• PROBLEM A
In the onshoring text, how many years of average annual PPE supply did Ireland need to acquire from China during the first half of 2020?
• PROBLEM B
Return the part of the onshoring text starting at "In the Netherlands, too, there" and ending at "Govers Accountants/Consultants, Netherlands.", copied word for word.

• TEXT
—————
Is onshoring realistic? Many national governments think revitalised local supply chains can help post-Covid economic recovery. The PPE crisis at the start of the pandemic highlighted the risks of relying on distant producers for vital materials, and at the same time showed that it was possible to create new domestic supply chains almost overnight. Alan Farrelly, UHY Board member and managing director of UHY Farrelly Dawe White Limited, Ireland, says local production of PPE was quickly accelerated as the country’s over-reliance on China became clear. “The fact that Ireland needed to acquire 15 years of average annual supply from China during the first half of 2020 showed the need to become more self-sufficient,” he says. “In the race for supply, quality was compromised, and the fact that alternatives have now been sourced more locally could be the way of the future, for PPE and other vital products or materials. In a short space of time Ireland had to create a new industry, and that will allow the country to become more self-sufficient should the need arise in future.”
In the Netherlands, too, there are hints that businesses in some sectors are trying to source parts and components closer to home. “I have heard from Dutch companies in the high-end electronics industry (dominated by low volume and high complexity) that are looking for opportunities to make supply chains more resilient through more regional sourcing,” says Paul Mencke, partner at Govers Accountants/Consultants, Netherlands.
In that case, ‘regional’ sourcing would likely mean the EU, though Paul’s own experience is instructive. The pandemic struck just as the Eindhoven office was having the glass roof in its atrium. replaced, forcing a long delay as the Italian supplier stopped work for an extended period of lockdown.
AN EVOLVING STORY
While shortening supply chains may increase resilience to some extent, no supply chain is invulnerable. There are other issues with local procurement. Morito Saito says that, while Japanese authorities promote domestic procurement by subsidising the purchase of new factories and equipment, in reality local production will struggle to compete with Chinese imports on price. Nevertheless, there is evidence that Japanese businesses are aware of the need to diversify their supplier base.
—————
• DATASET
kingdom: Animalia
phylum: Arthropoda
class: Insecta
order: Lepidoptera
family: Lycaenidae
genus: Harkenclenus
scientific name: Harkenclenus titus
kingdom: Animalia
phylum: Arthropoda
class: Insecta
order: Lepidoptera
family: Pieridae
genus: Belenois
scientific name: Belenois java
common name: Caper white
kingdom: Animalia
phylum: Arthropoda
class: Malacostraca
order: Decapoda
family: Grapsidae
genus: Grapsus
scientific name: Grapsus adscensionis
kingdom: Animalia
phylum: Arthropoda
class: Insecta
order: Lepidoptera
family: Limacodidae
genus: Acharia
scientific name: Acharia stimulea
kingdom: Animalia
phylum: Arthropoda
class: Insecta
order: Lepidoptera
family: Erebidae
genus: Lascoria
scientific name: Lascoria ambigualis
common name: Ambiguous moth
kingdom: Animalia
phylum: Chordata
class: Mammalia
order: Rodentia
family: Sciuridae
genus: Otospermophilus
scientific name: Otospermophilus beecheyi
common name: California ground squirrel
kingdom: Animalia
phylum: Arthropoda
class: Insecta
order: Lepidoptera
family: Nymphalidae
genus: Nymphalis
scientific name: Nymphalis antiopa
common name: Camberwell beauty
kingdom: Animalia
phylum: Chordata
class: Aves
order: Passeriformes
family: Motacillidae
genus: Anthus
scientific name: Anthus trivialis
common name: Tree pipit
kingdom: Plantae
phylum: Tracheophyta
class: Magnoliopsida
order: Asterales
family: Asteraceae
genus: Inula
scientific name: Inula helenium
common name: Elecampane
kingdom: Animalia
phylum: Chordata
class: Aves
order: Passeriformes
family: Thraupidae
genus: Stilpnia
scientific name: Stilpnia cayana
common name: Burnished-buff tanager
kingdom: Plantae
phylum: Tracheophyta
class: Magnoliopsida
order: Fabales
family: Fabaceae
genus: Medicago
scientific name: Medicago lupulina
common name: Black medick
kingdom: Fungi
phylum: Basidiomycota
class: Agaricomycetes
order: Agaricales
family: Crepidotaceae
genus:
—————
• FINAL ANSWER A
15 years

• FINAL ANSWER B
In the Netherlands, too, there are hints that businesses in some sectors are trying to source parts and components closer to home. “I have heard from Dutch companies in the high-end electronics industry (dominated by low volume and high complexity) that are looking for opportunities to make supply chains more resilient through more regional sourcing,” says Paul Mencke, partner at Govers Accountants/Consultants, Netherlands.